Why is this 'Proof' by induction not valid?

With induction, you can only prove $S(n)$ is true for all positive integers $n$. However, even though $S(n)$ is true for arbitrarily large $n$, the statement "$S(\infty)$" does not follow from induction because $\infty$ is not a positive integer.


The same proof shows that the set of all positive integers is finite:

\begin{align} & \{1\} \text{ is finite.} \\ & \{1,2\} \text{ is finite.} \\ & \{1,2,3\} \text{ is finite.} \\ & \{1,2,3,4\} \text{ is finite.} \\ & \qquad \vdots \\ & \text{and so on.} \\ \text{Therefore } & \{1,2,3,4,\ldots\} \text{ is finite.} \end{align}


By induction you have proved that for all $n\in\mathbb Z^+$, $\displaystyle\sum_{k=1}^n\frac 1 k$ is finite, which is true. This is not the same as proving that $\displaystyle\sum_{k=1}^\infty\frac 1 k$ is finite...

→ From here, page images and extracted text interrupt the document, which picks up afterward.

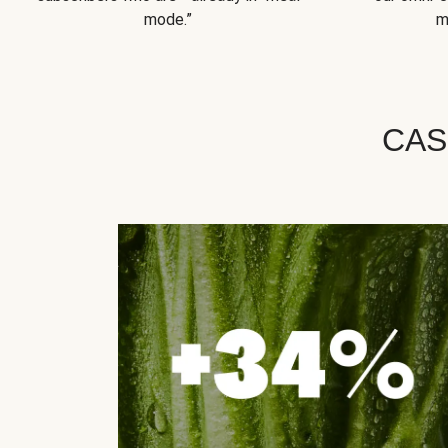
mode.”
m
CAS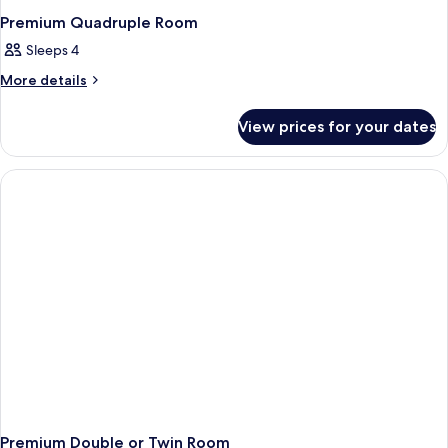
Premium Quadruple Room
Sleeps 4
More
More details
details
for
View prices for your dates
Premium
Quadruple
Room
Premium Double or Twin Room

I would add to the other comments that when you take the limit $<$ changes into $\le$. So by taking the limit you would get $\sum_{k=1}^\infty\frac{1}{k}\le\infty$, which is not particularly useful.


Other answers make the valid point that you can only deduce $( \forall n \in \mathbb N :P(n) )$ by induction, but not $ P(\infty) $ (though see footnote1). There is, however, another problem in your case:

Your “$ P $” does not have the same meaning in “$ P(n)$” (where $ n\in \mathbb N $) as it does in “$ P(\infty) $”.

This is confusing, as the notation is the same, but an infinite sum is defined as a limit while a finite sum is defined inductively. Because of this, induction tells us nothing about $ P(\infty) $.

1You can sometimes deduce $P(\omega)$ when using transfinite induction, but that is a different technique and a different story.